And so if you warned Minnesotans every time it is merely freezing cold, you would struggle to get their attention when it was dangerously cold. Levens' office issues a wind chill advisory only when the temperature reaches minus 25 and a wind chill warning when it reaches 40 below.

While it won't be historically cold in Duluth this week — temperatures are expected to reach as low as minus 7 degrees — Levens said that residents might still feel the bite of the cold as the city is coming off its second warmest December on record.

Roughly 1,000 miles south, the Dallas-Fort Worth region won't get as cold as Duluth this week, with a low temperature of 14 degrees. But the freezing temperatures there could pack a more significant punch, said Tom Bradshaw, a meteorologist in the service's office in Fort Worth, Texas, where the average high temperature for January is 56 degrees.

"We could be looking at as much as 80, 85 hours of below-freezing temperatures here," he said, "which for us is definitely on the colder side of what we normally experience."

His office sends out an advisory when wind chills are expected to fall below zero, while a wind chill warning comes when it's likely to plunge below minus 18, Bradshaw said.

On the plus side, he said, this week's cold snap isn't expected to come with precipitation and icing, which battered Texas during a storm in February 2021. More than 200 people died, and millions were left without electricity and heat in the cold. Many also had no clean water, as pipes had burst or water treatment plants had failed.

Not only is the infrastructure in the South not as comfortable in such extremes, but also its population — which is less acclimated to severe winter weather — can also struggle more, according to Dr. Gordon Giesbrecht, an expert on cold weather physiology and hypothermia at the University of Manitoba.

The body responds to feeling cold, he said, by tightening blood vessels to stanch blood flow to the extremities. That protects a person's core and vital organs from getting cold. The body can also shiver to increase heat production, he said. But both those protective tendencies mean that the skin gets colder and is at a higher risk of frostbite.

"People who are more adapted to cold, like if you live in Minnesota, your skin will not get as cold," Giesbrecht said. "Your body figures out through continued exposure that, 'Well, we can afford to lose a little heat at the expense of keeping our skin warm because it takes a lot to actually cool the core.'"
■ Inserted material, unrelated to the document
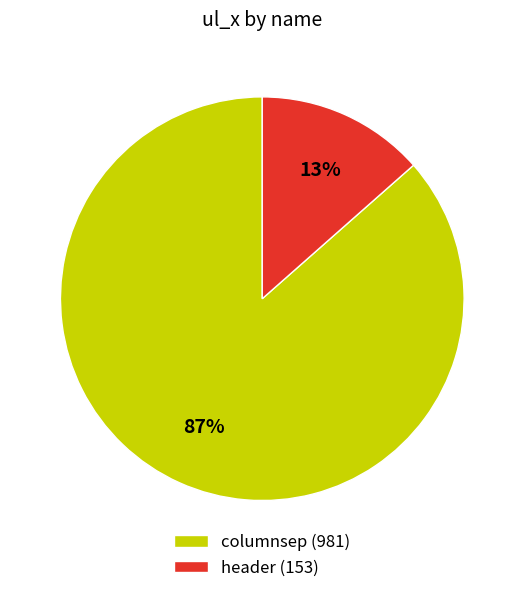

Do columnsep (981) and header (153) together represent more than half of the pie?

Yes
People who are not used to such cold will probably experience more constriction, he said, leaving them more at risk of frostbite. Giesbrecht advised keeping the head, fingers and toes well-covered.

The possibility of frostbite confronts anyone who is cold, of course, whether they're better adapted to extremes or not.

"People often get fooled. They don't feel anything and say, 'OK, I'm OK now,'" Giesbrecht said of the numbness induced by icy temperatures. "You have to do something: Either put more insulation on, or do some exercise to increase your heat production, or go inside."

And bear in mind that even Minnesota is relatively warm by some standards. Natalie Hasell, a warning preparedness meteorologist for the Canadian government, said that on the shores of the Hudson Bay in northern Manitoba, the threshold for a wind chill advisory is minus 50 degrees Celsius, or about minus 58 degrees Fahrenheit.

It's not that people there are "super human," she explained, because anyone's skin could freeze in five to 10 minutes of exposure to temperatures below minus 40 or even more quickly in strong winds.

"But it just happens so often there that they'd never hear the message of when it would be really bad," Hasell said. She added, "If you only have two minutes before your skin can freeze, you want to hear that if you're used to having 10 minutes."